→ Reading text:
++++
Anovulation, conditions of the ovary

Anovulation, Ovarian Disorders
Natangwe Shimhanda
MBChB V, UNAM SOM
10/08/16

Anovulation
• Failure or absence of Ovulation
• Ovulation: The release of a secondary oocyte
from the mature graafian follicle in response
to LH surge

The normal menstrual cycle
• Menarche 10-15 years
• Cycle 28 (+-) 7 days
• Flow 4 (+/-) 2 days
• Blood loss 20-80mls
• Ovulation occurs on day (+/-) 14 [in-between
the follicular and the luteal phase]

The Menstrual cycle
Ovarian Phases:
Follicular; Ovulation
and Luteal
Uterine Phases:
Proliferative and
Secretory
(Menstruation)

Ovarian Phases
Follicular Phase [Day 1 14]
• This is the first day of menses
• There’s development of the ovarian
follicles in response to FSH
• From birth each ovary is packed with
many primordial follicles each containing
an immature ovum (primary Oocyte)
• At start of each cycle, several of the
follicles enlarge (antrum formation)
• On Day 6, one of the follicles in one of
the ovaries starts to grow rapidly,
becoming the dominant follicle (ability of
follicle to produce estrogen, determines
which follicle is “chosen”)
• Others regress becoming atretic follicles
(involves apoptosis).
++++
→ Exercise data:
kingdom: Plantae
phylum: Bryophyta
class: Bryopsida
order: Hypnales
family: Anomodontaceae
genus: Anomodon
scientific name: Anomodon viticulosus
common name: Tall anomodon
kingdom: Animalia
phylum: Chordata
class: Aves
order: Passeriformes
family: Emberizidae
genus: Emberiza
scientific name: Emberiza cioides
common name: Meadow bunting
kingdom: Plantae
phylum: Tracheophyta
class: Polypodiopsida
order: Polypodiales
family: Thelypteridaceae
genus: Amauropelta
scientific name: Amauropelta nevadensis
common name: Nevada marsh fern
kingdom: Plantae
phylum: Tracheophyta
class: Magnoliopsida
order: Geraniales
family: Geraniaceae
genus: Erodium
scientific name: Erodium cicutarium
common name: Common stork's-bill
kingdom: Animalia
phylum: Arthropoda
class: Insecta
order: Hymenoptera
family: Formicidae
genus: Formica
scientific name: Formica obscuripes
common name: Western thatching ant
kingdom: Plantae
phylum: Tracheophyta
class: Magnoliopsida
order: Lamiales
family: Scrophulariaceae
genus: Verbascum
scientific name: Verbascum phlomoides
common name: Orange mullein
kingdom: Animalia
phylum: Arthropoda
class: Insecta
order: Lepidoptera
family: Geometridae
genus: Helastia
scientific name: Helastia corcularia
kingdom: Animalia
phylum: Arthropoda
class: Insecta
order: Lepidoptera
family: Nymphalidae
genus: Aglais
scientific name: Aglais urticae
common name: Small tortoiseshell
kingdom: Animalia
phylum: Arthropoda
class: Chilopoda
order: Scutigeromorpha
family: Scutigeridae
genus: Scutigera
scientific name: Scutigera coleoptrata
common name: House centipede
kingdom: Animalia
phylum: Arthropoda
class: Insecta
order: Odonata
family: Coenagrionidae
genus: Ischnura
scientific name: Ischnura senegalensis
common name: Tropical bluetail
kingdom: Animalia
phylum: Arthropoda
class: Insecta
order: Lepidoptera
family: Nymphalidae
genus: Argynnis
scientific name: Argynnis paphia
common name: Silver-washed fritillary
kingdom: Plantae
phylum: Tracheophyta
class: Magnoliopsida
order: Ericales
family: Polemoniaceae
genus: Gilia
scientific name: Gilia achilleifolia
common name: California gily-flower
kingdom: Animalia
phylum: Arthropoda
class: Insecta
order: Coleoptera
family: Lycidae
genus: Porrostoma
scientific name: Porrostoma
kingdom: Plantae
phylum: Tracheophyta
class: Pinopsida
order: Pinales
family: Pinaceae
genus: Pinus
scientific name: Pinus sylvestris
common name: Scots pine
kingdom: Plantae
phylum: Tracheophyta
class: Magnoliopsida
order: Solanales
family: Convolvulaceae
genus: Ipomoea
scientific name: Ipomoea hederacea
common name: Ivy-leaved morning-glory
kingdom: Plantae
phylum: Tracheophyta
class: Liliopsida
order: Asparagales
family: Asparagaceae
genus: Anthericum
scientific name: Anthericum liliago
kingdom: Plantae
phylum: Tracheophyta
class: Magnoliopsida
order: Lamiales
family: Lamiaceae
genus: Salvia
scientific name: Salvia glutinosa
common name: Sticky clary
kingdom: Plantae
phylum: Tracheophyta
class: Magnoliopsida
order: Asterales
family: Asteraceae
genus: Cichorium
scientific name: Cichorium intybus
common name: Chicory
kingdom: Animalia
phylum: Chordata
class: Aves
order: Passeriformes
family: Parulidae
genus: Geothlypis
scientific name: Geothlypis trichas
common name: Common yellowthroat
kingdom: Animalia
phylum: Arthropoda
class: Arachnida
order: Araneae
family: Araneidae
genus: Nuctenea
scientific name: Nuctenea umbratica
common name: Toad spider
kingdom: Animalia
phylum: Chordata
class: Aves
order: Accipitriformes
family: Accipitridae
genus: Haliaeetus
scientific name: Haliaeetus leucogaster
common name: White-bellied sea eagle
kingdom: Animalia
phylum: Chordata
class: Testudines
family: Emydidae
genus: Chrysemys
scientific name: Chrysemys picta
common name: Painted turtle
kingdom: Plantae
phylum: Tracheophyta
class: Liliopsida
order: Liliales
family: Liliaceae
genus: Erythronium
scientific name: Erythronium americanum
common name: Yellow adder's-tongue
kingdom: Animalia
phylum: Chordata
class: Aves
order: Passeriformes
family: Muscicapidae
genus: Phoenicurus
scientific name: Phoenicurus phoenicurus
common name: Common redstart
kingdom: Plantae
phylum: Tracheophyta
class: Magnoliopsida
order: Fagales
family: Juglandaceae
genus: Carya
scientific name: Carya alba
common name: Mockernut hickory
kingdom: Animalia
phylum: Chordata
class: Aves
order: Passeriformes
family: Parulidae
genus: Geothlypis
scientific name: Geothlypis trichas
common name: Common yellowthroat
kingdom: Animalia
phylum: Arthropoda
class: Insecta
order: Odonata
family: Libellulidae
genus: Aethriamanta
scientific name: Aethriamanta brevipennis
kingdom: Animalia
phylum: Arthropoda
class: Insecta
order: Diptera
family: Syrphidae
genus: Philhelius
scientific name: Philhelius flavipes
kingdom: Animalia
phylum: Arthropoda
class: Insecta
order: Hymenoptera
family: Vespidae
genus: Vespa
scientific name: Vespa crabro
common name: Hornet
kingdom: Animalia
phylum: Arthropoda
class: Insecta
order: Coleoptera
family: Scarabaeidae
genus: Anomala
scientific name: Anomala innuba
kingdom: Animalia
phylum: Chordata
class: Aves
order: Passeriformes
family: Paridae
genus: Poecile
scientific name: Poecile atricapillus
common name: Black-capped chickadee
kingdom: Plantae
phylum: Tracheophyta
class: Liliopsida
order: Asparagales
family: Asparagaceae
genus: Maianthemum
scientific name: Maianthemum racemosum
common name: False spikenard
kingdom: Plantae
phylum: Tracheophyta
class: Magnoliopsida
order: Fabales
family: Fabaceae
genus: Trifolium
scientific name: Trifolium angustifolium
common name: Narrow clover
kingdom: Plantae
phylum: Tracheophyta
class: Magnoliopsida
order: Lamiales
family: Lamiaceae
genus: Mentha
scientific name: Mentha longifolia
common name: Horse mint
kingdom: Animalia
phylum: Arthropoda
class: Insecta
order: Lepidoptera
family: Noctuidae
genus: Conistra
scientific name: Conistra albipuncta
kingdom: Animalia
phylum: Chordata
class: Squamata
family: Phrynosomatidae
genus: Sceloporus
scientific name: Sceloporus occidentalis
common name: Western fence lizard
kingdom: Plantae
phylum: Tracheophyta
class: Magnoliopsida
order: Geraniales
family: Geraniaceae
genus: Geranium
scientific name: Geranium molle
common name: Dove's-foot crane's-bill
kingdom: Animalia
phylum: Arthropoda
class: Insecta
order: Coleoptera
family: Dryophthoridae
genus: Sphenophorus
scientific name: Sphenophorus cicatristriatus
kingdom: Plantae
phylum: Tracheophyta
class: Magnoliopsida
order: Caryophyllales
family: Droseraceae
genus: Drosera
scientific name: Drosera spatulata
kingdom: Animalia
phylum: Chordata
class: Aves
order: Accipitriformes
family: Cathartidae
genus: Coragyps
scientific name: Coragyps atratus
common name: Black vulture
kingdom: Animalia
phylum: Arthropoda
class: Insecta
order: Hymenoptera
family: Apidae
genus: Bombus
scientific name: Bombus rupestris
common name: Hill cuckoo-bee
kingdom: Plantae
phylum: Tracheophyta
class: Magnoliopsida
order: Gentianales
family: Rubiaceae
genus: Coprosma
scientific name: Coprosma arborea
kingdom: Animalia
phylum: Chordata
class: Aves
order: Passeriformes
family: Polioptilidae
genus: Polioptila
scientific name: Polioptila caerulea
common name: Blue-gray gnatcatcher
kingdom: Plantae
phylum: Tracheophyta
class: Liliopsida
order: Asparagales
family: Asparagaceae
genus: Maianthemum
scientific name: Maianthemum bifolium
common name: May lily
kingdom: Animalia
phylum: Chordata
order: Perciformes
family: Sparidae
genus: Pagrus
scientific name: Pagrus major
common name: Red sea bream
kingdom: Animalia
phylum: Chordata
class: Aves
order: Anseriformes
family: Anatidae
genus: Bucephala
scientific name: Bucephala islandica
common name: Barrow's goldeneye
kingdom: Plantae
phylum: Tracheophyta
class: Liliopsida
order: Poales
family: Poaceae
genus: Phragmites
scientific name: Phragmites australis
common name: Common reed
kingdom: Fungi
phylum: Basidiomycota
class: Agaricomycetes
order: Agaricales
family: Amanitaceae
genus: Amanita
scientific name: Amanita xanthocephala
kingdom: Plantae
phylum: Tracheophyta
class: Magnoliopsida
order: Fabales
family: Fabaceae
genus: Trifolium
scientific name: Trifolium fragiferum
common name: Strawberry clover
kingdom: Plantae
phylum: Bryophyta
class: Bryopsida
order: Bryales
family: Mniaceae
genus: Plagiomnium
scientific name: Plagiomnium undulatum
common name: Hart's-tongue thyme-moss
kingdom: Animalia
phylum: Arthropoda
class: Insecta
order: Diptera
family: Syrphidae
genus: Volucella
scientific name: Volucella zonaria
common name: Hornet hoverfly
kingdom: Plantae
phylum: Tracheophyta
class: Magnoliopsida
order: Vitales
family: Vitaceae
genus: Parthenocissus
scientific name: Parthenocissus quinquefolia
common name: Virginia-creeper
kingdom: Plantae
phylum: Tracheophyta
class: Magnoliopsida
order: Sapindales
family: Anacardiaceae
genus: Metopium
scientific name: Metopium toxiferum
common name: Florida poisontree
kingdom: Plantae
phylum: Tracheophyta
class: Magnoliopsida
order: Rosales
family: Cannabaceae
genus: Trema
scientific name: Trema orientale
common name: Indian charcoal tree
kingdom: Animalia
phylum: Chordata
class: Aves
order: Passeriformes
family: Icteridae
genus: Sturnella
++++
→ Your instructions: Carry on the slide notes on anovulation and the menstrual cycle from the point where they stop. The records are separate material and have nothing to do with the text on anovulation.

→ Exercise output:
Follicular Phase
• FSH and LH secretion is affected by the negative
feedback loop from estrogen and progesterone

Day 14, Ovulation
• On Day 14, distended follicle ruptures releasing the secondary
oocyte due the production of collagenases preceded by the
LH surge
• The ruptured follicle fills with blood, forming a corpus
hemorrhagicum
• This causes minor bleeding from follicle into the abdominal
cavity in turn causing peritoneal irritation and fleeting
abdominal pain (“mittelschmerz”)
• Follicle proliferates, fills with luteal cells and forms the corpus
luteum. This initiates the luteal phase of the menstrual cycle

Luteal Phase
• During this luteal phase, luteal cells secrete progesterone and
estrogen
• If pregnancy (fertilization of extruded ovum) occurs, corpus
luteum persists and there are usually no more periods until
after delivery
• If pregnancy does not occur, corpus luteum begins to
degenerate at about Day 24 and is replaced by scar tissue
forming a corpus albicans

Causes of amenorrhea
• Primary amenorrhea is the failure of menses to occur by age
16 years, in the presence of normal growth and secondary
sexual characteristics.
• Secondary Amenorrhea: absence of menses for > 6 months
after documented menarche or 3 consecutive cycles

Definition
 Absence of menses by the age 16yrs or
 When pubertal changes precede menarche and they still haven’t reached
menarche by the age of 16 or
 Having no sign of secondary sexual characteristics, such as thelarche or
pubarche—thus are without evidence of initiation of puberty

Causes
Ovarian:
 Gonadal dysgenesis (Turner's syndrome, most
common)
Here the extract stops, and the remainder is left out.